++++ SOURCE EXTRACT ++++

School Board members blame the efforts to fund the deal, which would have removed the majority of trailer classrooms, on the Board of County Supervisors.

“It’ just seems like there is no desire on the part of the Board of Supervisors to take action on this,” said Woodbridge District School Board member Loree Williams, who also sits on the Joint Schools Working Committee that has been discussing this issue.

This comes as the Board of County Supervisors is set to cancel its annual joint meeting with the School Board scheduled for November 26.

Also on the Joint Schools committee is Occoquan District Supervisor Ruth Anderson, who called the $174 million trailer reduction plan “premature.”

“We’re a growing jurisdiction and we can’t eliminate all trailers, but we can reduce the number that we use,” she said.

  • The funding agreement failed to gain traction with either board, added Anderson.

Elected members of the Boards have been holding joint committee meetings on the plan for more than a year.

  • The money would have been used to reduce or eliminate some 200 classroom trailers, replacing them with newly built additions to school buildings.
  • It was last discussed in earnest a year ago at a joint meeting of both boards at the county schools’ Kelly Leadership Center headquarters.

Funding for a trailer reduction plan was not included in either of two bond questions that county voters will see on their November 5 ballot.

  • Instead, voters will have the option to approve two bonds — up to $355 million for transportation, and up to $41 million for parks and recreation.
  • If the bonds pass, as most have in recent years, the county most likely will raise taxes to pay back the debt.
  • In doing so, the school division would see an increase in funding as part of a revenue-sharing agreement, where 57% of the entire county budget is automatically given to the School Board to fund school operations.

“If these bonds pass, we’re going to have to raise close to $1 billion to pay back the debt, and for every dollar we raise, the schools get 57%, so they’re going to get their $174 million to fund this,” said Prince William Board of County Supervisors Chairman At-large Corey Stewart.

Stewart also said the school division could eliminate overcrowding by redistricting school zones.

  • This option is always unpopular, he said, as many parents want their children to go to specific schools whether their overcrowded or not.

++++

| REQUIRED WORK |
A: Quote the school trailer article word for word, from "This comes as" to "to school buildings.".
B: In one to three sentences, explain why the school trailer article says the school division would receive more funding if the bonds pass.
C: Answer these questions using the school trailer article:
(i) On what date was the annual joint meeting that the Board of County Supervisors is set to cancel scheduled?
(ii) About how many classroom trailers would the money have reduced or eliminated?
(iii) What is the maximum amount of the parks and recreation bond?

++++ EXTRACTED MATERIAL ++++

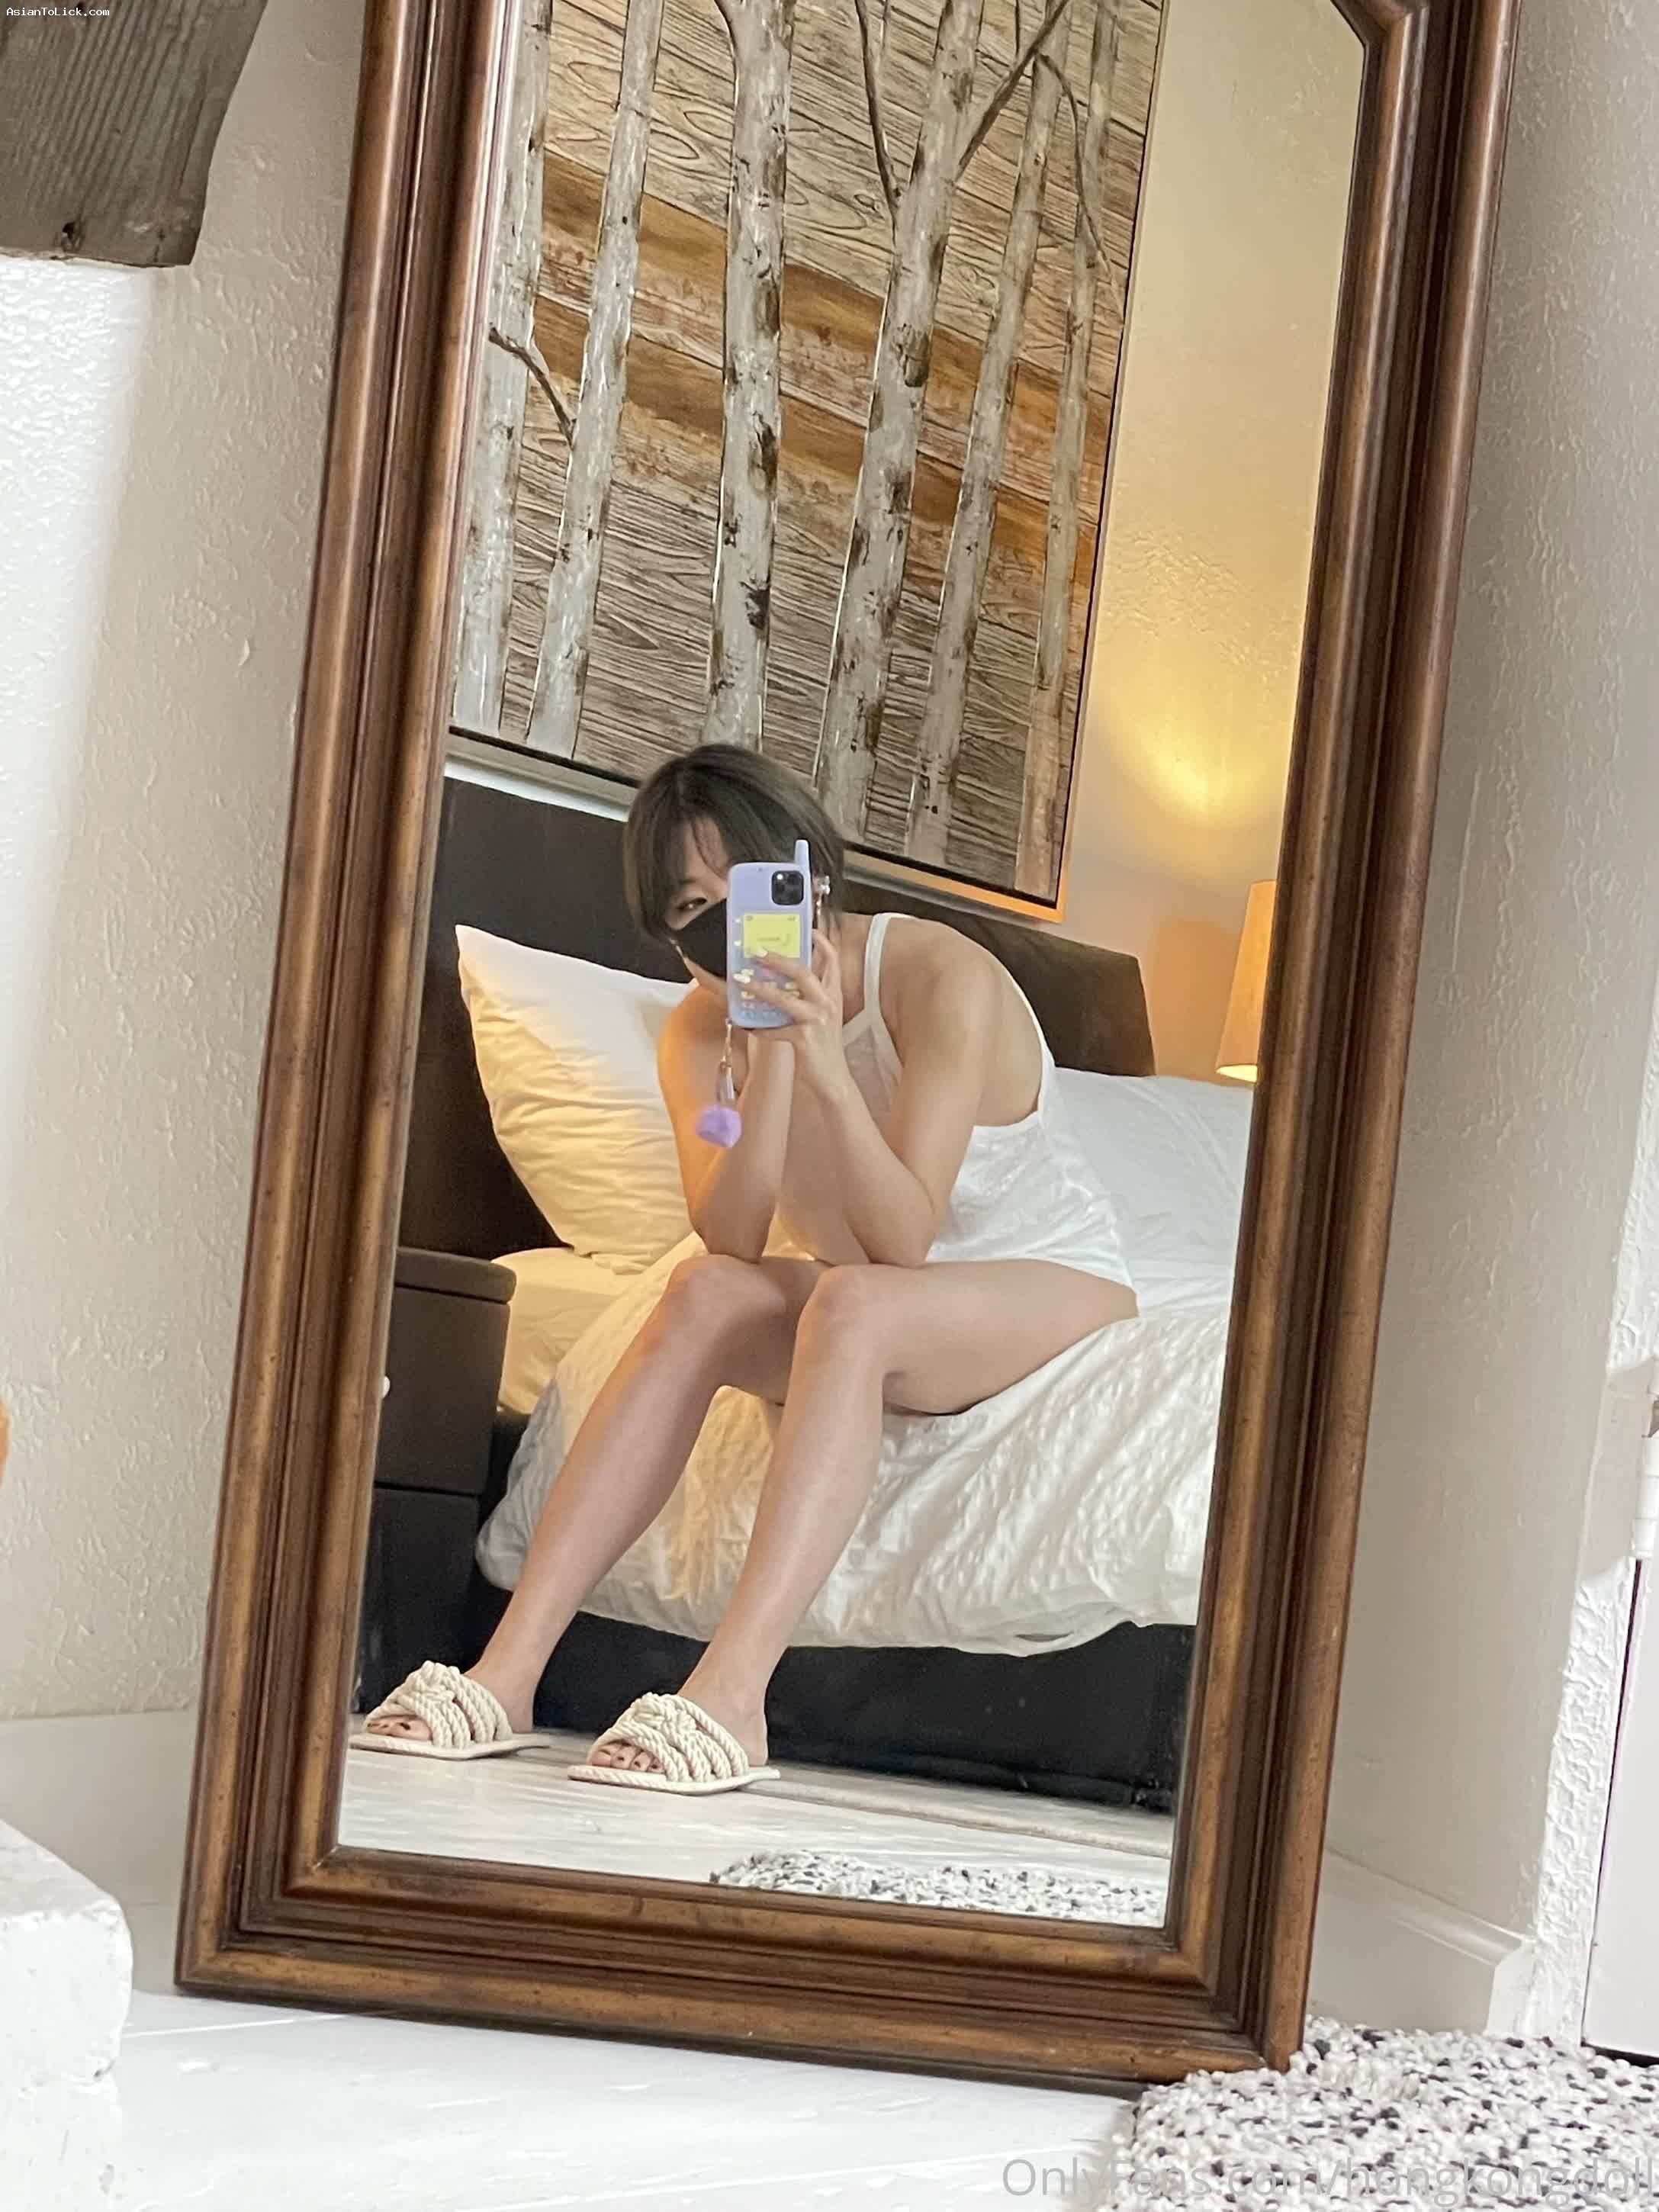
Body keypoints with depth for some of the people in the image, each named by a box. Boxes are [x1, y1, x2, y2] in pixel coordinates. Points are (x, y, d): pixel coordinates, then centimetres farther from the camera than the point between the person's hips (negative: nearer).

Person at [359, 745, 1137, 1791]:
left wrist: (825, 1062, -35)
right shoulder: (704, 1029, -4)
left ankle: (731, 1700, -47)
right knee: (705, 1295, -26)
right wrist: (771, 1057, -28)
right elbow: (733, 1240, -18)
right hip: (881, 1303, 5)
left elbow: (903, 1240, -26)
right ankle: (508, 1673, -33)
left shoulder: (940, 978, -20)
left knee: (853, 1302, -36)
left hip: (1056, 1285, -5)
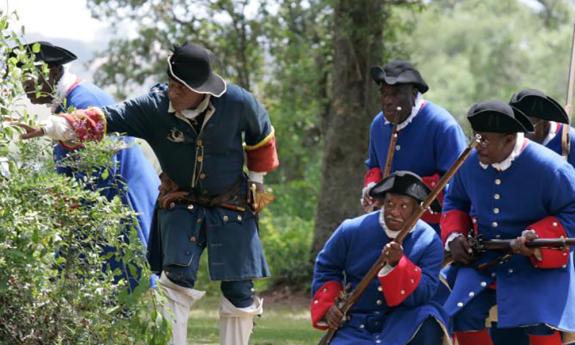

++++

| ANSWERS TO THE EXERCISE |
A:
This comes as the Board of County Supervisors is set to cancel its annual joint meeting with the School Board scheduled for November 26.

Also on the Joint Schools committee is Occoquan District Supervisor Ruth Anderson, who called the $174 million trailer reduction plan “premature.”

“We’re a growing jurisdiction and we can’t eliminate all trailers, but we can reduce the number that we use,” she said.

  • The funding agreement failed to gain traction with either board, added Anderson.

Elected members of the Boards have been holding joint committee meetings on the plan for more than a year.

  • The money would have been used to reduce or eliminate some 200 classroom trailers, replacing them with newly built additions to school buildings.

B: If the bonds pass, the county would most likely raise taxes to pay back the debt. Under a revenue-sharing agreement, 57% of the entire county budget automatically goes to the School Board for school operations, so the schools would get a share of that increase.

C:
(i) November 26
(ii) Some 200
(iii) $41 million